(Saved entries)
***
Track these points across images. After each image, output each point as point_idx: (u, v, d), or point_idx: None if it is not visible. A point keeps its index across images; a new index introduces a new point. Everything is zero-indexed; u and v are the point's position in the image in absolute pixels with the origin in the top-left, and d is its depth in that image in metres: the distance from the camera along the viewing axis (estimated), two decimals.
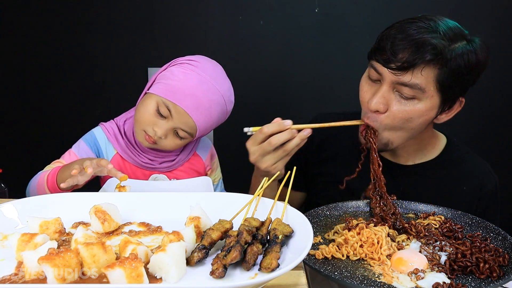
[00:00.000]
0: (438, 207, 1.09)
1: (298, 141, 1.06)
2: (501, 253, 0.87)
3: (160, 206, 0.93)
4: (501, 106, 2.17)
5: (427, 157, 1.26)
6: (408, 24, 1.05)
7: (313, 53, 2.13)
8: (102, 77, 2.18)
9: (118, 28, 2.13)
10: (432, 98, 1.05)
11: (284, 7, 2.09)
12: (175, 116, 1.24)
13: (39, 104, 2.23)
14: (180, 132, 1.28)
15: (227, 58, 2.13)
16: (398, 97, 1.06)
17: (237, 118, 2.22)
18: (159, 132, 1.25)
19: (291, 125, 1.07)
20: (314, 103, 2.14)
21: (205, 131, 1.33)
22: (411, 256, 0.86)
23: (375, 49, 1.09)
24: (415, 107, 1.06)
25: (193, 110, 1.23)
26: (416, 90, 1.03)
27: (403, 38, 1.03)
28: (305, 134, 1.07)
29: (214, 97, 1.26)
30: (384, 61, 1.04)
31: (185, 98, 1.23)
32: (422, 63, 1.01)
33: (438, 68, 1.02)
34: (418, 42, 1.01)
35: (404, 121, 1.08)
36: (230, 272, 0.70)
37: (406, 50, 1.01)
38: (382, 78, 1.07)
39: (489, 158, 1.34)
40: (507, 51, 2.10)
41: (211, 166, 1.49)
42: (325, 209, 1.08)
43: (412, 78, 1.02)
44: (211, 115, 1.27)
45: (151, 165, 1.35)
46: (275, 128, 1.06)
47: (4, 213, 0.86)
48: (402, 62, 1.01)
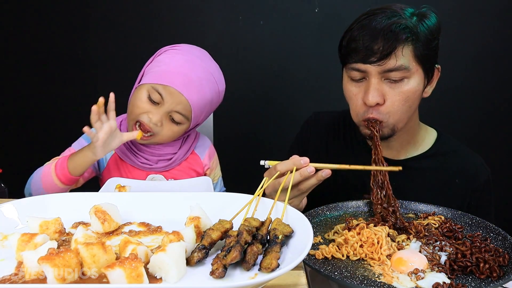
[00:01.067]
0: (438, 207, 1.09)
1: (315, 182, 0.99)
2: (501, 253, 0.87)
3: (160, 206, 0.93)
4: (502, 106, 2.17)
5: (418, 150, 1.27)
6: (365, 20, 1.09)
7: (313, 53, 2.14)
8: (102, 78, 2.19)
9: (119, 28, 2.14)
10: (417, 73, 1.10)
11: (284, 7, 2.10)
12: (167, 99, 1.23)
13: (39, 104, 2.24)
14: (175, 116, 1.26)
15: (227, 58, 2.14)
16: (389, 84, 1.09)
17: (237, 118, 2.24)
18: (154, 119, 1.24)
19: (307, 165, 0.97)
20: (314, 103, 2.15)
21: (200, 113, 1.30)
22: (411, 256, 0.86)
23: (347, 53, 1.12)
24: (408, 86, 1.09)
25: (184, 87, 1.23)
26: (403, 70, 1.07)
27: (369, 32, 1.07)
28: (323, 175, 0.98)
29: (202, 74, 1.27)
30: (362, 59, 1.08)
31: (174, 77, 1.23)
32: (400, 44, 1.05)
33: (412, 44, 1.07)
34: (385, 29, 1.05)
35: (403, 103, 1.11)
36: (230, 272, 0.70)
37: (379, 40, 1.05)
38: (368, 74, 1.09)
39: (489, 158, 1.35)
40: (507, 51, 2.10)
41: (209, 165, 1.48)
42: (325, 209, 1.08)
43: (397, 61, 1.06)
44: (203, 92, 1.26)
45: (148, 165, 1.35)
46: (289, 167, 0.98)
47: (4, 213, 0.86)
48: (380, 52, 1.05)
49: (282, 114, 2.16)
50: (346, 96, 1.18)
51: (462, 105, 2.14)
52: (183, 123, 1.29)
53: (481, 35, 2.08)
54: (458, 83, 2.09)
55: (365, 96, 1.10)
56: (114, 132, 1.19)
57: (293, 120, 1.57)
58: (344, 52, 1.14)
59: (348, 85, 1.16)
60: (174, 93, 1.23)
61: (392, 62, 1.06)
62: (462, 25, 2.06)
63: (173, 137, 1.33)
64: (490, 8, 2.06)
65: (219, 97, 1.35)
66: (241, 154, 2.16)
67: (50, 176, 1.20)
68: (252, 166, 1.20)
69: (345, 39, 1.13)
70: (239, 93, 2.19)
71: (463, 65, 2.08)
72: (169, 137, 1.31)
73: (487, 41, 2.09)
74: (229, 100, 2.18)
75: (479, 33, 2.08)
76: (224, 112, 2.17)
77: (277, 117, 2.16)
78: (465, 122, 2.17)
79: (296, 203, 1.04)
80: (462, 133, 2.06)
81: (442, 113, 2.11)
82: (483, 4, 2.05)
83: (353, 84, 1.14)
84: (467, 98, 2.14)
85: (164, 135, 1.29)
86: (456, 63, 2.06)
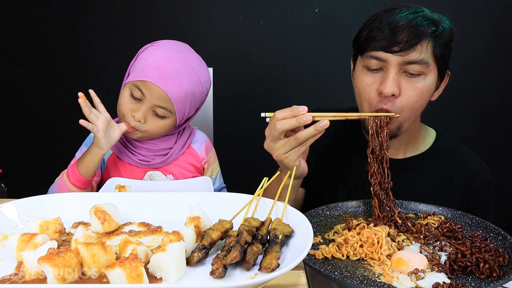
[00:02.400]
0: (438, 207, 1.09)
1: (312, 132, 0.97)
2: (501, 253, 0.87)
3: (160, 206, 0.93)
4: (502, 106, 2.17)
5: (418, 150, 1.27)
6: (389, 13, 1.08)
7: (313, 53, 2.13)
8: (102, 78, 2.19)
9: (118, 29, 2.14)
10: (433, 71, 1.09)
11: (284, 7, 2.10)
12: (147, 94, 1.25)
13: (39, 105, 2.24)
14: (158, 110, 1.27)
15: (227, 58, 2.14)
16: (407, 77, 1.08)
17: (237, 118, 2.24)
18: (137, 116, 1.26)
19: (305, 112, 0.97)
20: (314, 103, 2.13)
21: (182, 105, 1.29)
22: (411, 256, 0.86)
23: (368, 41, 1.09)
24: (424, 83, 1.08)
25: (160, 79, 1.24)
26: (423, 65, 1.06)
27: (395, 23, 1.05)
28: (321, 125, 0.96)
29: (179, 65, 1.27)
30: (384, 47, 1.06)
31: (150, 71, 1.24)
32: (425, 38, 1.04)
33: (434, 41, 1.06)
34: (413, 20, 1.04)
35: (418, 99, 1.09)
36: (230, 272, 0.70)
37: (404, 32, 1.04)
38: (387, 64, 1.07)
39: (489, 158, 1.35)
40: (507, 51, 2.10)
41: (207, 159, 1.49)
42: (325, 209, 1.08)
43: (420, 55, 1.04)
44: (180, 83, 1.26)
45: (145, 161, 1.36)
46: (288, 113, 0.97)
47: (4, 213, 0.86)
48: (404, 42, 1.03)
49: None
50: (358, 86, 1.14)
51: (462, 105, 2.14)
52: (168, 117, 1.29)
53: (480, 35, 2.08)
54: (458, 83, 2.09)
55: (382, 86, 1.07)
56: (110, 123, 1.23)
57: None
58: (364, 40, 1.11)
59: (362, 75, 1.13)
60: (152, 88, 1.24)
61: (415, 54, 1.04)
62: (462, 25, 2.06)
63: (162, 132, 1.34)
64: (491, 8, 2.06)
65: (202, 88, 1.34)
66: (241, 154, 2.16)
67: (66, 186, 1.23)
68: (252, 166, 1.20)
69: (365, 29, 1.11)
70: (239, 93, 2.19)
71: (462, 65, 2.08)
72: (157, 132, 1.32)
73: (487, 41, 2.09)
74: (229, 100, 2.20)
75: (478, 33, 2.08)
76: (224, 112, 2.18)
77: None
78: (464, 122, 2.17)
79: (292, 157, 0.99)
80: (461, 133, 2.06)
81: (441, 113, 2.11)
82: (483, 4, 2.05)
83: (368, 74, 1.11)
84: (467, 98, 2.14)
85: (150, 130, 1.30)
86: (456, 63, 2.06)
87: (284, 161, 1.00)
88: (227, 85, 2.13)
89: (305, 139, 0.97)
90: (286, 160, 1.00)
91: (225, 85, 2.11)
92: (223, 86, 2.08)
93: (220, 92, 2.11)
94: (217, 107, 2.14)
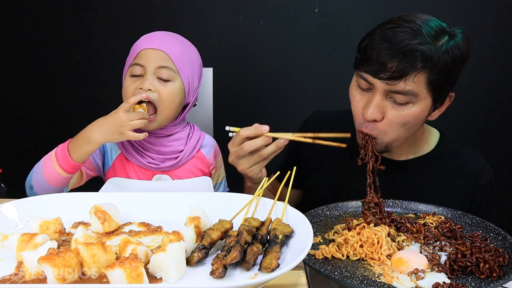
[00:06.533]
0: (438, 207, 1.09)
1: (274, 149, 1.09)
2: (501, 253, 0.87)
3: (160, 206, 0.93)
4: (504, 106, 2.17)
5: (420, 152, 1.26)
6: (390, 31, 1.03)
7: (313, 53, 2.14)
8: (103, 78, 2.19)
9: (118, 28, 2.14)
10: (425, 99, 1.06)
11: (284, 7, 2.10)
12: (146, 63, 1.25)
13: (39, 104, 2.24)
14: (162, 72, 1.25)
15: (227, 58, 2.14)
16: (392, 104, 1.06)
17: (237, 118, 2.24)
18: (145, 85, 1.24)
19: (267, 131, 1.09)
20: (314, 103, 2.15)
21: (182, 64, 1.28)
22: (411, 256, 0.86)
23: (361, 60, 1.08)
24: (410, 111, 1.06)
25: (149, 42, 1.27)
26: (410, 96, 1.04)
27: (389, 47, 1.02)
28: (281, 142, 1.10)
29: (164, 32, 1.33)
30: (373, 72, 1.04)
31: (139, 44, 1.29)
32: (414, 71, 1.01)
33: (427, 72, 1.02)
34: (406, 50, 1.00)
35: (401, 125, 1.08)
36: (230, 272, 0.70)
37: (395, 59, 1.01)
38: (374, 88, 1.07)
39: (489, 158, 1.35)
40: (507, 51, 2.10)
41: (215, 165, 1.48)
42: (325, 209, 1.08)
43: (406, 86, 1.02)
44: (169, 39, 1.29)
45: (155, 165, 1.35)
46: (251, 132, 1.09)
47: (4, 213, 0.86)
48: (392, 71, 1.01)
49: (282, 114, 2.16)
50: (350, 98, 1.16)
51: (464, 105, 2.14)
52: (173, 79, 1.27)
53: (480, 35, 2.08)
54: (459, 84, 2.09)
55: (364, 109, 1.08)
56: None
57: (292, 119, 1.57)
58: (359, 57, 1.10)
59: (354, 90, 1.14)
60: (148, 53, 1.26)
61: (401, 85, 1.02)
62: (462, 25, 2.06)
63: (174, 99, 1.29)
64: (491, 7, 2.06)
65: (195, 53, 1.36)
66: None
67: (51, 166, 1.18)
68: None
69: (363, 43, 1.08)
70: (239, 93, 2.20)
71: None
72: (170, 98, 1.27)
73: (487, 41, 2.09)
74: (229, 99, 2.20)
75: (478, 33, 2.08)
76: (224, 112, 2.17)
77: (277, 117, 2.16)
78: (466, 123, 2.17)
79: (256, 171, 1.12)
80: (463, 133, 2.06)
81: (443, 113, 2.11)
82: (483, 4, 2.05)
83: (358, 90, 1.12)
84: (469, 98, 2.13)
85: (162, 97, 1.26)
86: None
87: (248, 174, 1.13)
88: (227, 85, 2.13)
89: (268, 155, 1.10)
90: (250, 174, 1.13)
91: (225, 85, 2.11)
92: (223, 86, 2.08)
93: (220, 92, 2.11)
94: (217, 107, 2.14)
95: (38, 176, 1.19)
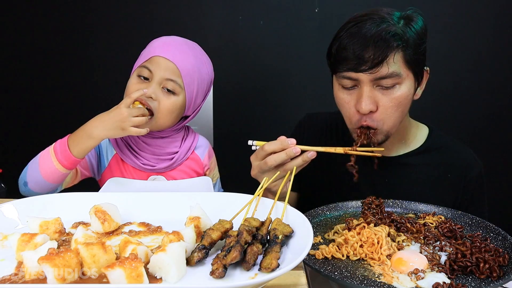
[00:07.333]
0: (438, 207, 1.09)
1: (300, 163, 1.03)
2: (501, 253, 0.87)
3: (160, 206, 0.93)
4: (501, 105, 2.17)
5: (410, 147, 1.28)
6: (354, 28, 1.08)
7: (313, 53, 2.13)
8: (102, 78, 2.19)
9: (118, 29, 2.13)
10: (408, 77, 1.10)
11: (284, 7, 2.09)
12: (155, 69, 1.25)
13: (39, 105, 2.24)
14: (168, 84, 1.25)
15: (227, 58, 2.14)
16: (381, 91, 1.09)
17: (237, 118, 2.24)
18: (149, 92, 1.23)
19: (294, 144, 1.03)
20: (314, 103, 2.14)
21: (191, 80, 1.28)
22: (411, 256, 0.86)
23: (338, 62, 1.11)
24: (399, 92, 1.10)
25: (167, 51, 1.26)
26: (395, 77, 1.07)
27: (360, 40, 1.06)
28: (309, 156, 1.03)
29: (185, 44, 1.32)
30: (354, 68, 1.07)
31: (155, 49, 1.27)
32: (391, 52, 1.05)
33: (402, 50, 1.07)
34: (377, 36, 1.05)
35: (396, 109, 1.11)
36: (230, 272, 0.70)
37: (370, 48, 1.05)
38: (359, 82, 1.09)
39: (489, 158, 1.35)
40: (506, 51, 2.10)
41: (209, 166, 1.49)
42: (325, 209, 1.08)
43: (389, 69, 1.06)
44: (187, 55, 1.28)
45: (150, 166, 1.35)
46: (277, 147, 1.03)
47: (4, 213, 0.86)
48: (372, 60, 1.04)
49: (282, 114, 2.16)
50: (338, 103, 1.18)
51: (461, 105, 2.14)
52: (177, 93, 1.27)
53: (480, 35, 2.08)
54: (456, 83, 2.09)
55: (358, 104, 1.10)
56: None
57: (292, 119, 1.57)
58: (334, 60, 1.13)
59: (339, 93, 1.16)
60: (160, 61, 1.25)
61: (384, 69, 1.06)
62: (462, 25, 2.06)
63: (173, 111, 1.29)
64: (488, 8, 2.06)
65: (207, 69, 1.35)
66: (241, 154, 2.15)
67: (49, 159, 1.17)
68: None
69: (334, 47, 1.13)
70: (239, 93, 2.19)
71: (461, 65, 2.08)
72: (169, 110, 1.27)
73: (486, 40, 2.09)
74: (229, 100, 2.19)
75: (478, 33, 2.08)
76: (224, 112, 2.18)
77: (277, 117, 2.16)
78: (465, 123, 2.17)
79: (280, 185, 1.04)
80: (462, 133, 2.06)
81: (442, 113, 2.12)
82: (483, 4, 2.05)
83: (344, 92, 1.14)
84: (465, 98, 2.14)
85: (161, 108, 1.26)
86: (456, 63, 2.06)
87: (273, 189, 1.07)
88: (227, 85, 2.13)
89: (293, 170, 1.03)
90: (275, 188, 1.07)
91: (225, 85, 2.11)
92: (223, 86, 2.08)
93: (220, 92, 2.11)
94: (217, 107, 2.14)
95: (34, 172, 1.18)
***
* **Instructions for the task**
Above are the records; repeat exactly the lines from the one holding "18: (159, 132, 1.25)" down to the one holding "48: (402, 62, 1.01)", end lines included.

* **Written response**
18: (159, 132, 1.25)
19: (291, 125, 1.07)
20: (314, 103, 2.14)
21: (205, 131, 1.33)
22: (411, 256, 0.86)
23: (375, 49, 1.09)
24: (415, 107, 1.06)
25: (193, 110, 1.23)
26: (416, 90, 1.03)
27: (403, 38, 1.03)
28: (305, 134, 1.07)
29: (214, 97, 1.26)
30: (384, 61, 1.04)
31: (185, 98, 1.23)
32: (422, 63, 1.01)
33: (438, 68, 1.02)
34: (418, 42, 1.01)
35: (404, 121, 1.08)
36: (230, 272, 0.70)
37: (406, 50, 1.01)
38: (382, 78, 1.07)
39: (489, 158, 1.34)
40: (507, 51, 2.10)
41: (211, 166, 1.49)
42: (325, 209, 1.08)
43: (412, 78, 1.02)
44: (211, 115, 1.27)
45: (151, 165, 1.35)
46: (275, 128, 1.06)
47: (4, 213, 0.86)
48: (402, 62, 1.01)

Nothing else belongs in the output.